Claude Cowork GTM Workshop

There were 900+ people on the waitlist for this event. That number tells you something. When WorkOS and Anthropic put together a hands-on workshop for Claude Cowork — their agentic desktop tool for GTM teams — the SF tech community showed up. Hard.

I got in. And I'm glad I did.

The Room Was the Right Room

These are the events I live for — not because of the catering or the venue (though the WorkOS crew does not miss), but because of who ends up in the room. Founders, engineers, operators, and the kind of people who book calls with strangers they just met and actually follow through. I walked out with a handful of new connections I've been genuinely nerding out with since — shoutout to Martijn Lancee, Mark Robinson, Igor Shvartser, and Will Reese. This is what the tech community does at its best.

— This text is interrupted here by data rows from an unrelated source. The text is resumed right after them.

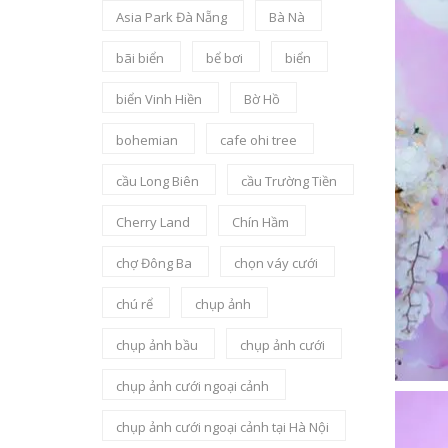
Asia Park Đà Nẵng
Bà Nà
bãi biển
bể bơi
biển
biển Vinh Hiền
Bờ Hồ
bohemian
cafe ohi tree
cầu Long Biên
cầu Trường Tiền
Cherry Land
Chín Hầm
chợ Đông Ba
chọn váy cưới
chú rể
chụp ảnh
chụp ảnh bầu
chụp ảnh cưới
chụp ảnh cưới ngoại cảnh
chụp ảnh cưới ngoại cảnh tại Hà Nội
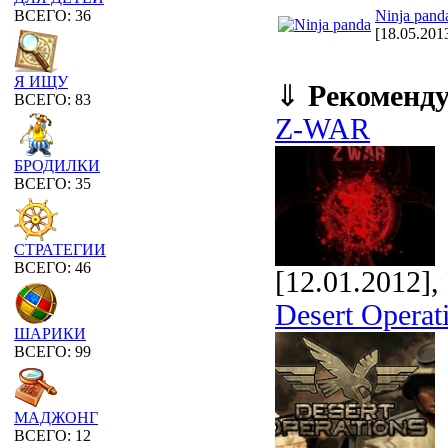
Ninja pand
ВСЕГО: 36
[18.05.201
Я ИЩУ
⇓
Рекоменд
ВСЕГО: 83
Z-WAR
БРОДИЛКИ
ВСЕГО: 35
СТРАТЕГИИ
ВСЕГО: 46
[12.01.2012]
Desert Operat
ШАРИКИ
ВСЕГО: 99
МАДЖОНГ
ВСЕГО: 12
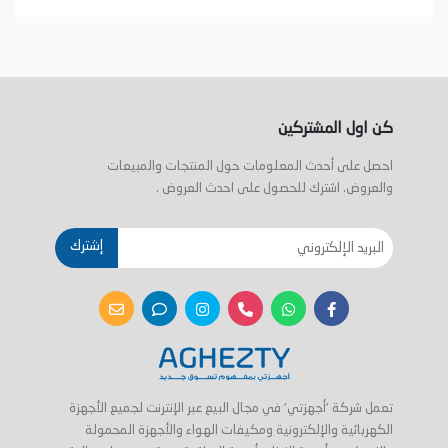
كن اول المشتركين
احصل على أحدث المعلومات حول المنتجات والمبيعات
والعروض. اشترك للحصول على احدث العروض .
إشترك
تعمل شركة 'أجهزتي' في مجال البيع عبر الإنترنت لجميع الأجهزة
الكهربائية والإلكترونية ومكيفات الهواء والأجهزة المحمولة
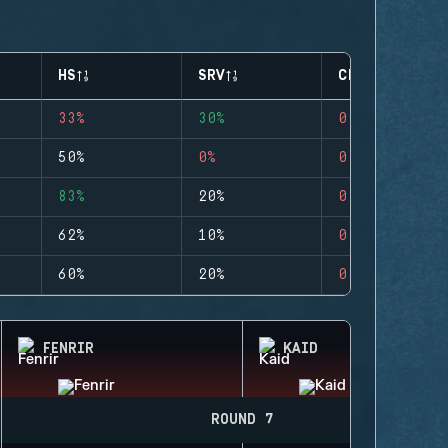
HS
SRV
CLUTCHES
33%
30%
0
50%
0%
0
83%
20%
0
62%
10%
0
60%
20%
0
FENRIR
KAID
ROUND 7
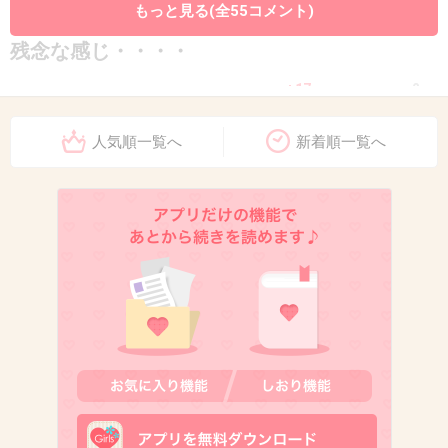
もっと見る(全55コメント)
10. 匿名
2014/01/29(水) 13:50:03
残念な感じ・・・・
+17
-2
人気順一覧へ
新着順一覧へ
11. 匿名
2014/01/29(水) 13:50:43
絶対見る！
+7
-19
12. 匿名
2014/01/29(水) 13:50:45
やっぱジブリ版のがいいなぁ
出典：www.officiallyjd.com
+124
-1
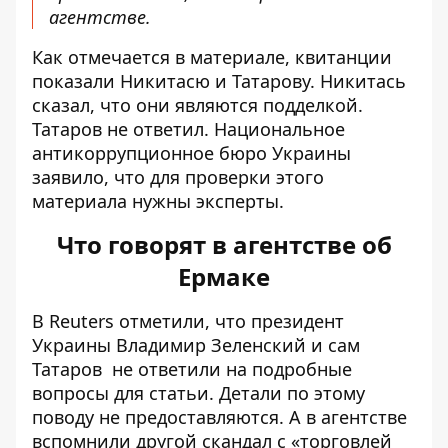
агентстве.
Как отмечается в материале, квитанции
показали Никитасю и Татарову. Никитась
сказал, что они являются подделкой.
Татаров не ответил. Национальное
антикоррупционное бюро Украины
заявило, что для проверки этого
материала нужны эксперты.
Что говорят в агентстве об
Ермаке
В Reuters отметили, что президент
Украины Владимир Зеленский и сам
Татаров не ответили на подробные
вопросы для статьи. Детали по этому
поводу не предоставляются. А в агентстве
вспомнили другой скандал с «торговлей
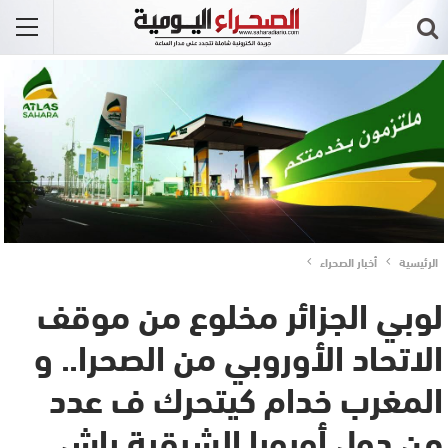
الرئيسية
أخبار الصحراء
لوبي الجزائر مخلوع من موقف
الاتحاد الأوروبي من الصحرا.. و
المغرب خدام كيتحرك ف عدد
من دول أوروبا الشرقية باش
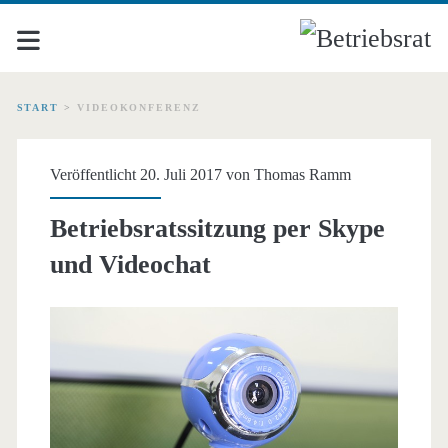
START
>
VIDEOKONFERENZ
Schlagwort:
Veröffentlicht 20. Juli 2017 von
Thomas Ramm
<span>Videokonferenz<
Betriebsratssitzung per Skype
und Videochat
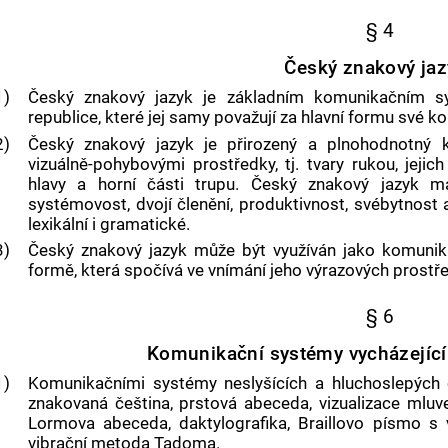
§ 4
Český znakový jaz
1)
Český znakový jazyk je základním komunikačním s
republice, které jej samy považují za hlavní formu své 
2)
Český znakový jazyk
je přirozený a plnohodnotný k
vizuálně-pohybovými prostředky, tj. tvary rukou, jej
hlavy a horní části trupu.
Český znakový jazyk
má 
systémovost, dvojí členění, produktivnost, svébytnost a
lexikální i gramatické.
3)
Český znakový jazyk může být využíván jako komunika
formě, která spočívá ve vnímání jeho výrazových prostř
§ 6
Komunikační systémy vycházející
1)
Komunikačními systémy neslyšících a hluchoslepých 
znakovaná čeština, prstová abeceda, vizualizace mluv
Lormova abeceda, daktylografika, Braillovo písmo s vy
vibrační metoda Tadoma.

What Actually Happened in the Workshop

Zack Proser from WorkOS ran the workshop, and he has a gift for making complex things click. The curriculum was GTM-focused: prospect research, personalized outreach at scale, and maintaining a live spreadsheet that tracks the whole loop. Very sales-y on the surface — not exactly my daily domain as a UX designer.

But then the spreadsheet materialized from thin air.

One moment: nothing. Next moment: a living, structured artifact, built by an agent that had just done the research, drafted the content, and organized everything into a shareable doc. I've understood agentic workflows intellectually for a while. Watching it happen in real time, in a room full of people audibly reacting to the same thing — that's different. That lands differently.

I need to be honest: this workshop didn't change how I think about agentic workflows. It confirmed that the way I've been thinking about them is correct. The autonomy runs in the background. The human stays in control. The interface is the trust layer. There it was, live, in a GTM context.

One Thing I Noticed as a Designer

Claude Cowork has the workflow built right in — prominently, intentionally. I use multiple AI tools and the UX philosophy varies a lot across them. What struck me here was the intentionality of the design: the agent loop isn't buried in settings or tucked behind advanced mode. It's the product. The interface is built around the assumption that you are going to run multi-step autonomous tasks — and it scaffolds that for you.

That's a design decision. And it's the right one.

The Part Where I Went a Little Feral

Here's the thing about watching a workflow automate itself: your brain immediately starts mapping it onto everything else.

I spent the drive home mentally rebuilding the same loop for UX work. Research a product space → synthesize patterns → draft positioning or test scripts → track everything in a live artifact. By the next morning I had a rough workflow sketched out. By the end of the week I was annoying my own group chats with "okay but what if we automated THIS part too."

It's a little bit of a drug. I'm not going to pretend otherwise.

Lydia's Q&A

The evening closed with a Q&A with Lydia Hallie, Member of Technical Staff at Anthropic, and she teased a few things coming down the road for Claude that I'm genuinely keeping an eye on. Can't say more than that because she didn't say more than that — but the direction is exciting and I'm ready to experiment the second it ships.

One Footnote

Meeting the WorkOS team in person made me want to build something just to have an excuse to use their product more. I have an experimental project brewing. Stay tuned.

If you missed the workshop, the recording and slide deck are available — WorkOS posted them after the event. Highly recommend watching Zack's demo section even if you skim the rest.